## Exercise brief
Please quote every line of the entries below verbatim, from the first entry through the last.

## Data entries
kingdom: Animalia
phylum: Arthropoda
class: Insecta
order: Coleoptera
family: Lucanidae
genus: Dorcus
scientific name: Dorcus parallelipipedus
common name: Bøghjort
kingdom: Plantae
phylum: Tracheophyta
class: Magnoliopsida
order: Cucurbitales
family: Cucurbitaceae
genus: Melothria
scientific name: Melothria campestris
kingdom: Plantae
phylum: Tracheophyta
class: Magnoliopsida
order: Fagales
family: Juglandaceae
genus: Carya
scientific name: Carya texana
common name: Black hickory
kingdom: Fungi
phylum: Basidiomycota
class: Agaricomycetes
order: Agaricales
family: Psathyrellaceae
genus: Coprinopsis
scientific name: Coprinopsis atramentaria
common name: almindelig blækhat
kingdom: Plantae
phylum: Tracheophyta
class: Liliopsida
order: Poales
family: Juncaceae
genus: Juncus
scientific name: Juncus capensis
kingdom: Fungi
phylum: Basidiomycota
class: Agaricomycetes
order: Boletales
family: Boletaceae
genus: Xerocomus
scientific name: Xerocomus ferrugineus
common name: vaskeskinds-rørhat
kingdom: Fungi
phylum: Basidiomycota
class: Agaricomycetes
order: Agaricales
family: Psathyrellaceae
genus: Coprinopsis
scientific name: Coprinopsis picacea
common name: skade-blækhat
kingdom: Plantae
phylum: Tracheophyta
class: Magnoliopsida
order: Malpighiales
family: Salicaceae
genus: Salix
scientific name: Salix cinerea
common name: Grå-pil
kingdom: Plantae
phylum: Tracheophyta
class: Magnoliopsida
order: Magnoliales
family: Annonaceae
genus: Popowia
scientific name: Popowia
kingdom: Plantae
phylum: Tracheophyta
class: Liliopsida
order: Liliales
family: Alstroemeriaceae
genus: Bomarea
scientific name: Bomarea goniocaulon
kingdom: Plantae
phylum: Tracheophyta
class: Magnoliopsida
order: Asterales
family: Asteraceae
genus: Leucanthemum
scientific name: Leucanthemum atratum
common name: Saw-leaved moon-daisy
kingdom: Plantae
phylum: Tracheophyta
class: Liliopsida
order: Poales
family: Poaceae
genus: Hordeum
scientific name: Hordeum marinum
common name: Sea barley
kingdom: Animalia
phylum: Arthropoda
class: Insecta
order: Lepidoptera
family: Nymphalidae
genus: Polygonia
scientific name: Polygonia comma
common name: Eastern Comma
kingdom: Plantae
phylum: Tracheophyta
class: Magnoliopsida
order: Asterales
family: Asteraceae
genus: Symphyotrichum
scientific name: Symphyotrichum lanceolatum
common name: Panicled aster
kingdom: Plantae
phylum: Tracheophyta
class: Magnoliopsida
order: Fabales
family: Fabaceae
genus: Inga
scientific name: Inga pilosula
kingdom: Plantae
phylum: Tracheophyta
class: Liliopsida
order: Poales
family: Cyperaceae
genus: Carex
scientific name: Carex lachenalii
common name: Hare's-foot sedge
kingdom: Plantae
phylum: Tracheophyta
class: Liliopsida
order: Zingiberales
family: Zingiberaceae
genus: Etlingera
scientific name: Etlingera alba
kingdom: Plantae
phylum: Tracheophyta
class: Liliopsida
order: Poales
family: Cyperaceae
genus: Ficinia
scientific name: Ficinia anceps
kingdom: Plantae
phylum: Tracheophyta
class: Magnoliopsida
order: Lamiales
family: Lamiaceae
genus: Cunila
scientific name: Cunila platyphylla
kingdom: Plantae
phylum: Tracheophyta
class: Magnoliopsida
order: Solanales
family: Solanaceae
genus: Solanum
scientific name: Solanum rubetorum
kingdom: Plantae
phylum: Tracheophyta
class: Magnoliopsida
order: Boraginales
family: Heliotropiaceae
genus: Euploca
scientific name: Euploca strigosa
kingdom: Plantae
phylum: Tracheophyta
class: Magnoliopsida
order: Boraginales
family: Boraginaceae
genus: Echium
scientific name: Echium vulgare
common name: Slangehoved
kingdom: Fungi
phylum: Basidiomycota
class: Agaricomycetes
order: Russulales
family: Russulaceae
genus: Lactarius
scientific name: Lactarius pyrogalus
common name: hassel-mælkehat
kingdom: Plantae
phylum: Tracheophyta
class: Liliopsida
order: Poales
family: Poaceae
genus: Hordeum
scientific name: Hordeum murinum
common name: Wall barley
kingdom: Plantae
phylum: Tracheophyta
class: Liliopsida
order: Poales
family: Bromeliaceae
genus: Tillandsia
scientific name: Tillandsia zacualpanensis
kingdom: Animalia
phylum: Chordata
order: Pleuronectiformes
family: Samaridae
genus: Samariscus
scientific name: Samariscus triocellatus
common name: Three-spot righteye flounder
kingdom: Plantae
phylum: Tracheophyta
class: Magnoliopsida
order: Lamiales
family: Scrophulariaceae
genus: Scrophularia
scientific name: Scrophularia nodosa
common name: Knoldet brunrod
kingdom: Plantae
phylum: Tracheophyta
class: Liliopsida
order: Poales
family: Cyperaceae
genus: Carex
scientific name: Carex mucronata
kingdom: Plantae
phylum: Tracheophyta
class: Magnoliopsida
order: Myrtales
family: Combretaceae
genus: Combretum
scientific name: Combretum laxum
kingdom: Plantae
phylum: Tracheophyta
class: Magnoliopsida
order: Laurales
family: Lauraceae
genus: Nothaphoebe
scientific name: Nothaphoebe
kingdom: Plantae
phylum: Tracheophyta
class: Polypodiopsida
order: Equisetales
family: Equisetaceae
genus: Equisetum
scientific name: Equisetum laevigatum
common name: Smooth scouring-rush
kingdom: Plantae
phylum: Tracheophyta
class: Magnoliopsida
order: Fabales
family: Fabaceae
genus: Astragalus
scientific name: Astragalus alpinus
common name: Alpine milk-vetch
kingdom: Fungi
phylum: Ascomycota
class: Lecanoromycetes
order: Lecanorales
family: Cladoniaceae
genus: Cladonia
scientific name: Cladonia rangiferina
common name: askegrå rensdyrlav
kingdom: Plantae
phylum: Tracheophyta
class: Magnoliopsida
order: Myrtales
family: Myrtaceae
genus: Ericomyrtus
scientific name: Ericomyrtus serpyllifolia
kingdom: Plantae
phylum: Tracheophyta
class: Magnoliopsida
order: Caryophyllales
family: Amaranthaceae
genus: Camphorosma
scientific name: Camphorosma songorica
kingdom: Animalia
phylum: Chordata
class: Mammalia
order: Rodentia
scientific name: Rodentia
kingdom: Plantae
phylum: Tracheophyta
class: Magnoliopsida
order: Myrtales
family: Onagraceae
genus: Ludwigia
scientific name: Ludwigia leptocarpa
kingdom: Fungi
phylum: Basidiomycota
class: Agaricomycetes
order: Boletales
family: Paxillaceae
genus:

## Output of the task
kingdom: Animalia
phylum: Arthropoda
class: Insecta
order: Coleoptera
family: Lucanidae
genus: Dorcus
scientific name: Dorcus parallelipipedus
common name: Bøghjort
kingdom: Plantae
phylum: Tracheophyta
class: Magnoliopsida
order: Cucurbitales
family: Cucurbitaceae
genus: Melothria
scientific name: Melothria campestris
kingdom: Plantae
phylum: Tracheophyta
class: Magnoliopsida
order: Fagales
family: Juglandaceae
genus: Carya
scientific name: Carya texana
common name: Black hickory
kingdom: Fungi
phylum: Basidiomycota
class: Agaricomycetes
order: Agaricales
family: Psathyrellaceae
genus: Coprinopsis
scientific name: Coprinopsis atramentaria
common name: almindelig blækhat
kingdom: Plantae
phylum: Tracheophyta
class: Liliopsida
order: Poales
family: Juncaceae
genus: Juncus
scientific name: Juncus capensis
kingdom: Fungi
phylum: Basidiomycota
class: Agaricomycetes
order: Boletales
family: Boletaceae
genus: Xerocomus
scientific name: Xerocomus ferrugineus
common name: vaskeskinds-rørhat
kingdom: Fungi
phylum: Basidiomycota
class: Agaricomycetes
order: Agaricales
family: Psathyrellaceae
genus: Coprinopsis
scientific name: Coprinopsis picacea
common name: skade-blækhat
kingdom: Plantae
phylum: Tracheophyta
class: Magnoliopsida
order: Malpighiales
family: Salicaceae
genus: Salix
scientific name: Salix cinerea
common name: Grå-pil
kingdom: Plantae
phylum: Tracheophyta
class: Magnoliopsida
order: Magnoliales
family: Annonaceae
genus: Popowia
scientific name: Popowia
kingdom: Plantae
phylum: Tracheophyta
class: Liliopsida
order: Liliales
family: Alstroemeriaceae
genus: Bomarea
scientific name: Bomarea goniocaulon
kingdom: Plantae
phylum: Tracheophyta
class: Magnoliopsida
order: Asterales
family: Asteraceae
genus: Leucanthemum
scientific name: Leucanthemum atratum
common name: Saw-leaved moon-daisy
kingdom: Plantae
phylum: Tracheophyta
class: Liliopsida
order: Poales
family: Poaceae
genus: Hordeum
scientific name: Hordeum marinum
common name: Sea barley
kingdom: Animalia
phylum: Arthropoda
class: Insecta
order: Lepidoptera
family: Nymphalidae
genus: Polygonia
scientific name: Polygonia comma
common name: Eastern Comma
kingdom: Plantae
phylum: Tracheophyta
class: Magnoliopsida
order: Asterales
family: Asteraceae
genus: Symphyotrichum
scientific name: Symphyotrichum lanceolatum
common name: Panicled aster
kingdom: Plantae
phylum: Tracheophyta
class: Magnoliopsida
order: Fabales
family: Fabaceae
genus: Inga
scientific name: Inga pilosula
kingdom: Plantae
phylum: Tracheophyta
class: Liliopsida
order: Poales
family: Cyperaceae
genus: Carex
scientific name: Carex lachenalii
common name: Hare's-foot sedge
kingdom: Plantae
phylum: Tracheophyta
class: Liliopsida
order: Zingiberales
family: Zingiberaceae
genus: Etlingera
scientific name: Etlingera alba
kingdom: Plantae
phylum: Tracheophyta
class: Liliopsida
order: Poales
family: Cyperaceae
genus: Ficinia
scientific name: Ficinia anceps
kingdom: Plantae
phylum: Tracheophyta
class: Magnoliopsida
order: Lamiales
family: Lamiaceae
genus: Cunila
scientific name: Cunila platyphylla
kingdom: Plantae
phylum: Tracheophyta
class: Magnoliopsida
order: Solanales
family: Solanaceae
genus: Solanum
scientific name: Solanum rubetorum
kingdom: Plantae
phylum: Tracheophyta
class: Magnoliopsida
order: Boraginales
family: Heliotropiaceae
genus: Euploca
scientific name: Euploca strigosa
kingdom: Plantae
phylum: Tracheophyta
class: Magnoliopsida
order: Boraginales
family: Boraginaceae
genus: Echium
scientific name: Echium vulgare
common name: Slangehoved
kingdom: Fungi
phylum: Basidiomycota
class: Agaricomycetes
order: Russulales
family: Russulaceae
genus: Lactarius
scientific name: Lactarius pyrogalus
common name: hassel-mælkehat
kingdom: Plantae
phylum: Tracheophyta
class: Liliopsida
order: Poales
family: Poaceae
genus: Hordeum
scientific name: Hordeum murinum
common name: Wall barley
kingdom: Plantae
phylum: Tracheophyta
class: Liliopsida
order: Poales
family: Bromeliaceae
genus: Tillandsia
scientific name: Tillandsia zacualpanensis
kingdom: Animalia
phylum: Chordata
order: Pleuronectiformes
family: Samaridae
genus: Samariscus
scientific name: Samariscus triocellatus
common name: Three-spot righteye flounder
kingdom: Plantae
phylum: Tracheophyta
class: Magnoliopsida
order: Lamiales
family: Scrophulariaceae
genus: Scrophularia
scientific name: Scrophularia nodosa
common name: Knoldet brunrod
kingdom: Plantae
phylum: Tracheophyta
class: Liliopsida
order: Poales
family: Cyperaceae
genus: Carex
scientific name: Carex mucronata
kingdom: Plantae
phylum: Tracheophyta
class: Magnoliopsida
order: Myrtales
family: Combretaceae
genus: Combretum
scientific name: Combretum laxum
kingdom: Plantae
phylum: Tracheophyta
class: Magnoliopsida
order: Laurales
family: Lauraceae
genus: Nothaphoebe
scientific name: Nothaphoebe
kingdom: Plantae
phylum: Tracheophyta
class: Polypodiopsida
order: Equisetales
family: Equisetaceae
genus: Equisetum
scientific name: Equisetum laevigatum
common name: Smooth scouring-rush
kingdom: Plantae
phylum: Tracheophyta
class: Magnoliopsida
order: Fabales
family: Fabaceae
genus: Astragalus
scientific name: Astragalus alpinus
common name: Alpine milk-vetch
kingdom: Fungi
phylum: Ascomycota
class: Lecanoromycetes
order: Lecanorales
family: Cladoniaceae
genus: Cladonia
scientific name: Cladonia rangiferina
common name: askegrå rensdyrlav
kingdom: Plantae
phylum: Tracheophyta
class: Magnoliopsida
order: Myrtales
family: Myrtaceae
genus: Ericomyrtus
scientific name: Ericomyrtus serpyllifolia
kingdom: Plantae
phylum: Tracheophyta
class: Magnoliopsida
order: Caryophyllales
family: Amaranthaceae
genus: Camphorosma
scientific name: Camphorosma songorica
kingdom: Animalia
phylum: Chordata
class: Mammalia
order: Rodentia
scientific name: Rodentia
kingdom: Plantae
phylum: Tracheophyta
class: Magnoliopsida
order: Myrtales
family: Onagraceae
genus: Ludwigia
scientific name: Ludwigia leptocarpa
kingdom: Fungi
phylum: Basidiomycota
class: Agaricomycetes
order: Boletales
family: Paxillaceae
genus:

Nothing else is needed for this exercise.